Document passage
= Beginning of Section =

In this section, we use the scoring function (available under `utils.compute_score`) in two ways:  
- to compute the score for already trained baseline models;
- to compute the score on the basis of the saved evaluation results (dictionary).

### Compute the score using an already trained model

Evaluate an already trained baseline (a fully connected architecture) and get the corresponding score using `compute_score` function.

In [68]:
### Import required packages
import os
from lips.benchmark.powergridBenchmark import PowerGridBenchmark

#Define the required paths
BENCH_CONFIG_PATH = os.path.join("configs", "benchmarks", "lips_idf_2023.ini")
DATA_PATH = os.path.join("input_data_local", "lips_idf_2023")
TRAINED_MODELS = os.path.join("input_data_local", "trained_models")
LOG_PATH = "logs.log"

= End of Section =

What this exercise asks
A: Can you shorten the paragraph in the scoring-function passage that begins "In this section, we use the scoring function" into a brief list that keeps its main facts?
B: Could you write out the scoring-function passage starting at the words "In this section, we" and stopping after "evaluation results (dictionary)."?

Information

= Beginning of Section =

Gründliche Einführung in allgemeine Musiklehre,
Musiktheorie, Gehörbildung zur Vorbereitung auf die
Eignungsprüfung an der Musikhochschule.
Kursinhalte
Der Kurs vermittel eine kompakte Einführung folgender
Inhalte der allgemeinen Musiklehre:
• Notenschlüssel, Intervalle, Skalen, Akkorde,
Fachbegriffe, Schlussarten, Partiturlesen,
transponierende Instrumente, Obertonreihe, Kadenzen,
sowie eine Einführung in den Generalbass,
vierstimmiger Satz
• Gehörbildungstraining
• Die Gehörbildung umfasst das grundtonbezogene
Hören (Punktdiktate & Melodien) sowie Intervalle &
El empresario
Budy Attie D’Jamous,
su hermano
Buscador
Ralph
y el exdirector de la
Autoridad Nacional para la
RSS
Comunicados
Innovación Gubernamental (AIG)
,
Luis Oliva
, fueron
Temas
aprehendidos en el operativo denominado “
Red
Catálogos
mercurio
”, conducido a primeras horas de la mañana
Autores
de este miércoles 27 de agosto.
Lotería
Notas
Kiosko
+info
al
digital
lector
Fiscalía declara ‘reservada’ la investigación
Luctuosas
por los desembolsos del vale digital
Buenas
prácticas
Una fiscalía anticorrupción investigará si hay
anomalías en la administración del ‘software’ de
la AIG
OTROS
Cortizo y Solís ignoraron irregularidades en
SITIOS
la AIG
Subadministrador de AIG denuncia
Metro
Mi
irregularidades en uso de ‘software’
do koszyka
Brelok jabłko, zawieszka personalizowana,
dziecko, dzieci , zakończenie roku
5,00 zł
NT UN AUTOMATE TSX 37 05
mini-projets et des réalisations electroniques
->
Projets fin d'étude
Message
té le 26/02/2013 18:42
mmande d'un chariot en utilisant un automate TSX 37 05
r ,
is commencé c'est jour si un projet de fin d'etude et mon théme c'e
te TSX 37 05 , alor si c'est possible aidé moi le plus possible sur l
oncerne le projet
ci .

= End of Section =

Solutions in order
A:
The scoring function (`utils.compute_score`) is used in two ways:
- to score baseline models that are already trained
- to score from saved evaluation results (a dictionary)

B:
In this section, we use the scoring function (available under `utils.compute_score`) in two ways:  
- to compute the score for already trained baseline models;
- to compute the score on the basis of the saved evaluation results (dictionary).